### Tasks to carry out
[1] Which martial arts does the forum thread about a beginner choosing a martial art name?
[2] Could you write the next part of the forum thread about a beginner choosing a martial art, starting with Bill Mattocks's reply?

### Text passage
═══

# Noob for nerves ^^



## Antem (Dec 30, 2009)

Hey all im a major newbie to the world of martial arts, and im really interested to get into it. I know there are tonnss of other posts like this so im sorry if ive broken any rules. But id really appreciate if someone could help me out. 
Most of all ive been interested in the martial arts that involves sharp jabs to certain areas of the body, i believe on nerve clusters i cant be sure. Sorry if this is just some fabricated thing ive found on the net. Also im trying to choose a martial art, so if that "nerve attacking" Martial art doesnt exist. Could anyone recommend a martial art that involves grace and fluid movements? I really appreciate anyone's help thanks alot ^^
~Antem


----------



## Xue Sheng (Dec 30, 2009)

Baguazhang

graceful, fluid and effective


----------



## wushuguy (Dec 30, 2009)

many martial arts will include nerve strikes, however it isn't usually disclosed until much later in training... often finding out the spots you practiced to hit were meridian points and nerve centers. Wing Chun is a good example of that. Where are you located? perhaps some one on the forum can recommend a school close to you.


----------



## wushuguy (Dec 30, 2009)

Xue Sheng said:


> Baguazhang
> 
> graceful, fluid and effective



let's also not forget the addictive xing yi quan ;-)


----------



## Bill Mattocks (Dec 30, 2009)

═══

### Given data

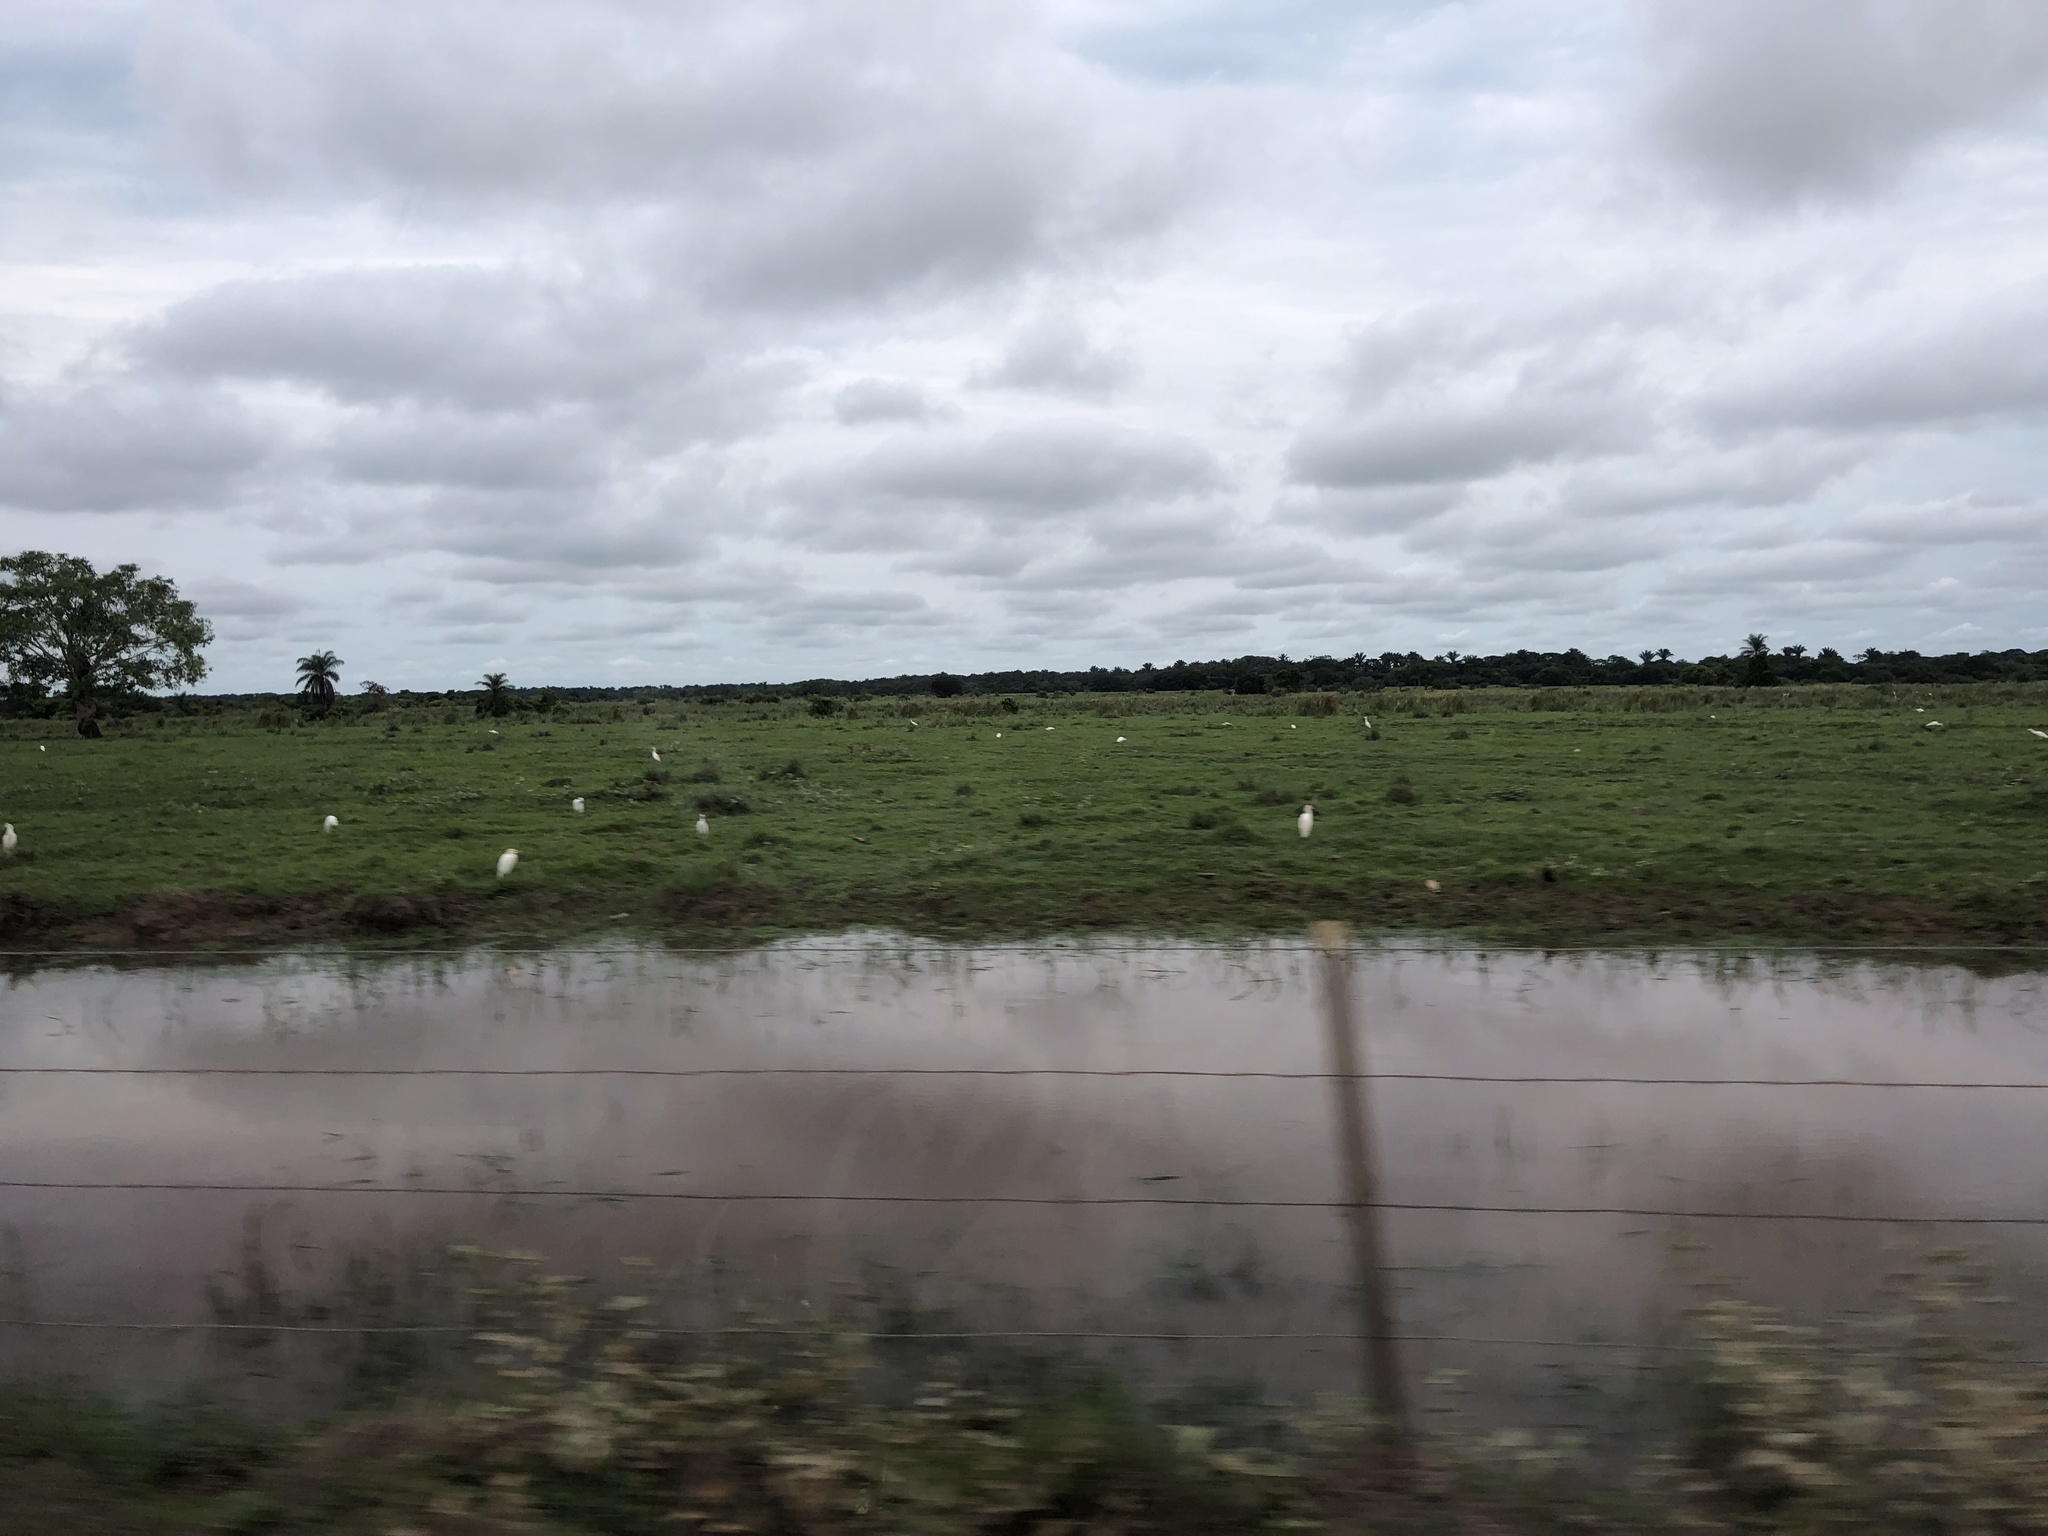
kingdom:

═══

### Task-by-task results
[1] Baguazhang, Wing Chun, xing yi quan

[2]
Antem said:


> Hey all im a major newbie to the world of martial arts, and im really interested to get into it. I know there are tonnss of other posts like this so im sorry if ive broken any rules. But id really appreciate if someone could help me out.
> Most of all ive been interested in the martial arts that involves sharp jabs to certain areas of the body, i believe on nerve clusters i cant be sure. Sorry if this is just some fabricated thing ive found on the net. Also im trying to choose a martial art, so if that "nerve attacking" Martial art doesnt exist. Could anyone recommend a martial art that involves grace and fluid movements? I really appreciate anyone's help thanks alot ^^
> ~Antem



There are many arts that use attacks on nerve clusters of the body.  Not many use them exclusively, and I am not an expert, so I'll leave a listing of them to others here; I'm sure they will be forthcoming.

Many martial arts involve various kinds of defenses, including pressure points, nerve cluster attacks, joint locks, and traditional strikes, kicks, blocks, throws, and evasion.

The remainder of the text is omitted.